=== PROBLEM REQUIREMENTS ===
Please return the lines of the data below, word for word, from the first line through the line containing "identified a cause-and-effect".

[Dataset excerpts]
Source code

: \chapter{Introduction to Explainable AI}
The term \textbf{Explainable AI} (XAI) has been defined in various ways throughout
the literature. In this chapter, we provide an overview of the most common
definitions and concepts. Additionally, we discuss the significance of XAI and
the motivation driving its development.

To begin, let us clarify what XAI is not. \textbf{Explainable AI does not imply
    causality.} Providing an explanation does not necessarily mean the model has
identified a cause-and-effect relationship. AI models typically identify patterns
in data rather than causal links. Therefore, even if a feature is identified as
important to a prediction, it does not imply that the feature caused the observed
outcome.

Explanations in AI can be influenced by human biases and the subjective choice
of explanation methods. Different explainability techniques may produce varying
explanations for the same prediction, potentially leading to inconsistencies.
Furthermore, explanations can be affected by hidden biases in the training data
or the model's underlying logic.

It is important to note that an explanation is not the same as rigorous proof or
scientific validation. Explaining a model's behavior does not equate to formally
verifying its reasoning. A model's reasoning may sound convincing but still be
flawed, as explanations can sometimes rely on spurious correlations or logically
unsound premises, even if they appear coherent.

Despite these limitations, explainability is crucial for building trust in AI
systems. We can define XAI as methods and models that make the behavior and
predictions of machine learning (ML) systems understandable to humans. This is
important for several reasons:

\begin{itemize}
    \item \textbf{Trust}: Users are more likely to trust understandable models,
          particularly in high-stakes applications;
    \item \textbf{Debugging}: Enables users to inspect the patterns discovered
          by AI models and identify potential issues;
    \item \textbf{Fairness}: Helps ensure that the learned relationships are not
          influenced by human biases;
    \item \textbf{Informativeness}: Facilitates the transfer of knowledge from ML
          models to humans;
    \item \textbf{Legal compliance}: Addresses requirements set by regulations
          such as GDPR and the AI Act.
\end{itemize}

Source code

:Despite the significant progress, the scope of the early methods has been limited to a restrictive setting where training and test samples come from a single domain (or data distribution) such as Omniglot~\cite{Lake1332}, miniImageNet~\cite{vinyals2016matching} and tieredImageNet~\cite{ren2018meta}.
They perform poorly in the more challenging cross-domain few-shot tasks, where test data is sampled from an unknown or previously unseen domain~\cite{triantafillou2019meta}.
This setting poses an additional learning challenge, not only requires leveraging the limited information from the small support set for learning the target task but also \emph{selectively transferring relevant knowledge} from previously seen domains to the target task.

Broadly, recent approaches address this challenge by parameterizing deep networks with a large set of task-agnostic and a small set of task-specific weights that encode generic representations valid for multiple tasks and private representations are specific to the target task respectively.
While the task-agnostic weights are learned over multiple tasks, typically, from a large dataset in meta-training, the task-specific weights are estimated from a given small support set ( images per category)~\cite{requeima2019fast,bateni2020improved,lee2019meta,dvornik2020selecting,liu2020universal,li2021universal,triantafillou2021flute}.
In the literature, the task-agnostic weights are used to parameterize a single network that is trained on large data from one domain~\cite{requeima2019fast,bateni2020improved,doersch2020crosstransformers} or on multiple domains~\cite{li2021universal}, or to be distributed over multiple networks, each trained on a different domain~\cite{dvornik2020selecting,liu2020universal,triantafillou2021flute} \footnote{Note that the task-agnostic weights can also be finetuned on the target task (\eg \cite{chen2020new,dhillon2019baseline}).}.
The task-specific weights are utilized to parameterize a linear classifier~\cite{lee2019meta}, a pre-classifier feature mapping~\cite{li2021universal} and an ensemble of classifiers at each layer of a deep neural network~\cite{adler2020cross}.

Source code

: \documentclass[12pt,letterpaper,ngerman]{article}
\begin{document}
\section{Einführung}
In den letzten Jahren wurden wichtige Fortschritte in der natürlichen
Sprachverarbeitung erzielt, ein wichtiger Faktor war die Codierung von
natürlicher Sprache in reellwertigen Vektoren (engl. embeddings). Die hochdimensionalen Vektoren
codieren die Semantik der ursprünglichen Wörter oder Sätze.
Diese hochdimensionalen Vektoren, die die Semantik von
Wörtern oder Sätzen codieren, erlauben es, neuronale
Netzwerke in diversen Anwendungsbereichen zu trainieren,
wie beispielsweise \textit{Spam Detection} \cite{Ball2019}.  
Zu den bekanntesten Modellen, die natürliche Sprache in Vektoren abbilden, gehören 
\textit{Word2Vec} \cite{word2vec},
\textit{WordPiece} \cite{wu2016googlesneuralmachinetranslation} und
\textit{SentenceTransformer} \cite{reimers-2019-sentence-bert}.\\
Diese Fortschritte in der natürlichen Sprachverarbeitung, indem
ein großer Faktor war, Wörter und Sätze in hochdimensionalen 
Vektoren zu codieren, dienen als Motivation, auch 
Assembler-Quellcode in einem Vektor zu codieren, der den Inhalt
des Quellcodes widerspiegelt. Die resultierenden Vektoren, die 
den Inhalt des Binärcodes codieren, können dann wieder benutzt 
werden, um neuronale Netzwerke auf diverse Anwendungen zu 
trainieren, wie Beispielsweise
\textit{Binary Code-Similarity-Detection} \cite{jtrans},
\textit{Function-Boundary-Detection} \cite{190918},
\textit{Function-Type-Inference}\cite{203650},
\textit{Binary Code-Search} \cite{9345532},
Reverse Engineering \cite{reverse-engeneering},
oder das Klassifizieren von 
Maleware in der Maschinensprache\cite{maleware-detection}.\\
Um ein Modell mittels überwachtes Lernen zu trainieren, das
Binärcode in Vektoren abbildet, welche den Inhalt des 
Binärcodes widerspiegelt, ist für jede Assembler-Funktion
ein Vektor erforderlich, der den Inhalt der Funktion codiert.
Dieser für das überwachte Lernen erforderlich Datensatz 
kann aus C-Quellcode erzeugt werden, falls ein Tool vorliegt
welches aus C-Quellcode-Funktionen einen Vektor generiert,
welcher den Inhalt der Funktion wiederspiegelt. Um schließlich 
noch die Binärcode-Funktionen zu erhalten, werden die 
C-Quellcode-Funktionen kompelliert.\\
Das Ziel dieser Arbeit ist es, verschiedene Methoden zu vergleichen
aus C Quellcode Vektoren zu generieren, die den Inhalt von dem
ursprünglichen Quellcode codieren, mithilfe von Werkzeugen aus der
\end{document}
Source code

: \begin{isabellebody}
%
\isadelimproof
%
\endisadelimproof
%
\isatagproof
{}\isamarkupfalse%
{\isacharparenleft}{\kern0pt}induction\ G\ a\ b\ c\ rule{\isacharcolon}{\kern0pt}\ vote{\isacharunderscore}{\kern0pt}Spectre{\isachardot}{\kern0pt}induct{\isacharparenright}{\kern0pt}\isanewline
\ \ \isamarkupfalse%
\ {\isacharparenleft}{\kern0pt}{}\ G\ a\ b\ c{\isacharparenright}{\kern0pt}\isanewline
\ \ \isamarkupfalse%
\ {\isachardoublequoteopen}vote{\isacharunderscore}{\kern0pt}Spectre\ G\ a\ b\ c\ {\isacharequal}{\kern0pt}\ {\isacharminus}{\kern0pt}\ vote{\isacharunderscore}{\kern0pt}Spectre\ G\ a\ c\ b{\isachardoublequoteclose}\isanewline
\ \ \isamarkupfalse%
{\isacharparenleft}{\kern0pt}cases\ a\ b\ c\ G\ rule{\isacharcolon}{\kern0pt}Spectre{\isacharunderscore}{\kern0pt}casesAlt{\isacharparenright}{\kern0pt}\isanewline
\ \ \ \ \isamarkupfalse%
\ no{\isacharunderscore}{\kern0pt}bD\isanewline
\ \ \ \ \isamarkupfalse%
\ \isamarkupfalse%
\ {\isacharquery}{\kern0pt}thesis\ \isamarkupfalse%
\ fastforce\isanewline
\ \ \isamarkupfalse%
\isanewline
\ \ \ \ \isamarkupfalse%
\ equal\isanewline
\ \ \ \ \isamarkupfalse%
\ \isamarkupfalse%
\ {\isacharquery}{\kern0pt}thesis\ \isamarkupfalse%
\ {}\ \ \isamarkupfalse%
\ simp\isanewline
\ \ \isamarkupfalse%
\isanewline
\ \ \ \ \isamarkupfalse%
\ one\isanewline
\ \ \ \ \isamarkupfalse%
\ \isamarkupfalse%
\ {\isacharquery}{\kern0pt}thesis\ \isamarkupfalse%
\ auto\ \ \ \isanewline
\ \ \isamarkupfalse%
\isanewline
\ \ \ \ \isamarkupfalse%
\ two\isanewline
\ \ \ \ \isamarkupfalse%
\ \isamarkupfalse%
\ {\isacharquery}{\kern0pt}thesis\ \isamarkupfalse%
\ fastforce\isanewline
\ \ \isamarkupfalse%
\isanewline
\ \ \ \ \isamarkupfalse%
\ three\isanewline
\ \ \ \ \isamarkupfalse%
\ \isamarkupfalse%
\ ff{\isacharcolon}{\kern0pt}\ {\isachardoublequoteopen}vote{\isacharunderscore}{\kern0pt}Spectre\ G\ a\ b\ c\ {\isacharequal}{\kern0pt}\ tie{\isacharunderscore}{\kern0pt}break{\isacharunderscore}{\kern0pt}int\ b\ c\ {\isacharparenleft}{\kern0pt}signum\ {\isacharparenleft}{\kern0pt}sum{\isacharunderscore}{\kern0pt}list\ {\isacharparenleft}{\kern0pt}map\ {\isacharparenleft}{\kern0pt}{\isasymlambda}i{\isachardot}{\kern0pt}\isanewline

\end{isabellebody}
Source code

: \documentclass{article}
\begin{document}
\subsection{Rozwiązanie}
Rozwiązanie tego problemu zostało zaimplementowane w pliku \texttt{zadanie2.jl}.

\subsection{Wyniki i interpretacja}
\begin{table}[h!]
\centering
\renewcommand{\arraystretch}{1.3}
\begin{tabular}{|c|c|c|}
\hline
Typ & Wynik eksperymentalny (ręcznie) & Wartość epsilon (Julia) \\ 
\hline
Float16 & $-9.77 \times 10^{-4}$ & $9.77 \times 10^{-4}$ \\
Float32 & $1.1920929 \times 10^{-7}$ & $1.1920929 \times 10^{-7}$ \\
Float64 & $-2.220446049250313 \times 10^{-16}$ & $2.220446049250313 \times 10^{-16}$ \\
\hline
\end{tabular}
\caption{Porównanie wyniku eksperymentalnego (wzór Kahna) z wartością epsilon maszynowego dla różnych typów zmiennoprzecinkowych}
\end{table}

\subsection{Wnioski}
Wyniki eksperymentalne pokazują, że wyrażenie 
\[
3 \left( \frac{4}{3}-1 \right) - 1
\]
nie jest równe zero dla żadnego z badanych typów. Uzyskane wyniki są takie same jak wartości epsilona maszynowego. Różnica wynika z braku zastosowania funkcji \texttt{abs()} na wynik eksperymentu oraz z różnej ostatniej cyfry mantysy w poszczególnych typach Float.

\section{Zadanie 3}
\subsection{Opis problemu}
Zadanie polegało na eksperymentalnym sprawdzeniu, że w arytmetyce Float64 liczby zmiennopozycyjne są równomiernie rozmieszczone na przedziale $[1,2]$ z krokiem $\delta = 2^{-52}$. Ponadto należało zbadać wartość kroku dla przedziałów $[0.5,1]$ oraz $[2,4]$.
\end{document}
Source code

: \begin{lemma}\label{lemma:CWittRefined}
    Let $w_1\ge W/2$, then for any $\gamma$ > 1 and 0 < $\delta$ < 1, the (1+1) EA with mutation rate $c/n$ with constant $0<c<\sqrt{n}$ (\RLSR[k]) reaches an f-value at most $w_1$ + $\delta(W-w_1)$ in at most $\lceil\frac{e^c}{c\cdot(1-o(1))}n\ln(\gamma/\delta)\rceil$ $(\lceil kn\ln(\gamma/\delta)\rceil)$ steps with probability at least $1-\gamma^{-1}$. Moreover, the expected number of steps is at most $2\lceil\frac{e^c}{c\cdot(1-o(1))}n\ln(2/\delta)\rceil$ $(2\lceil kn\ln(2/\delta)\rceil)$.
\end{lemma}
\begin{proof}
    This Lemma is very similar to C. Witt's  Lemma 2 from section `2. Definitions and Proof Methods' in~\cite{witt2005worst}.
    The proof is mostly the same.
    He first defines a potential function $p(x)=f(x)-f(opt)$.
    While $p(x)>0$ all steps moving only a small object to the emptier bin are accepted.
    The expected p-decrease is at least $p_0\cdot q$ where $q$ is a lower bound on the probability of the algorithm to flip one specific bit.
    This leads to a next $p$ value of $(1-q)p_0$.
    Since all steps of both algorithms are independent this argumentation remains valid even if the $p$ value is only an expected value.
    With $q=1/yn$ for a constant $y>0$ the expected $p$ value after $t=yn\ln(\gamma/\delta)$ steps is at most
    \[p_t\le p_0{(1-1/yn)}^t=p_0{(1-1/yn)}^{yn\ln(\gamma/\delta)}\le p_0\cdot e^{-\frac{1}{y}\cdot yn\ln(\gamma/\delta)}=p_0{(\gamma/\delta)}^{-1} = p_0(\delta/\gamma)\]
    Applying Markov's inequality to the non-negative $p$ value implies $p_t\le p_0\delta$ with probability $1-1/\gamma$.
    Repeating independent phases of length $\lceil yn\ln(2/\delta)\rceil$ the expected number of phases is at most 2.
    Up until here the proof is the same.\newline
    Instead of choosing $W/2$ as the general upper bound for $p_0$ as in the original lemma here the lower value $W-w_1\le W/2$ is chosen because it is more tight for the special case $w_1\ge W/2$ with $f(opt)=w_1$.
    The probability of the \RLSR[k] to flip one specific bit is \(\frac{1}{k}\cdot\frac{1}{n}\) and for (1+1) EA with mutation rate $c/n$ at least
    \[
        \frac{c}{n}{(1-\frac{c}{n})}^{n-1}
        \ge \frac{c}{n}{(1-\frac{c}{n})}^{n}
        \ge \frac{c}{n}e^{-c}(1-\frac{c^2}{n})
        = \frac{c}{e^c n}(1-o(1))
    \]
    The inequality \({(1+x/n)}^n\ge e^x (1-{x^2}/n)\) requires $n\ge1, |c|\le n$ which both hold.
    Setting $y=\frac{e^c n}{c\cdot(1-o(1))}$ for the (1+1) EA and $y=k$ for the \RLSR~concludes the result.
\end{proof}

=== RESPONSE BELOW ===
Source code

: \chapter{Introduction to Explainable AI}
The term \textbf{Explainable AI} (XAI) has been defined in various ways throughout
the literature. In this chapter, we provide an overview of the most common
definitions and concepts. Additionally, we discuss the significance of XAI and
the motivation driving its development.

To begin, let us clarify what XAI is not. \textbf{Explainable AI does not imply
    causality.} Providing an explanation does not necessarily mean the model has
identified a cause-and-effect relationship. AI models typically identify patterns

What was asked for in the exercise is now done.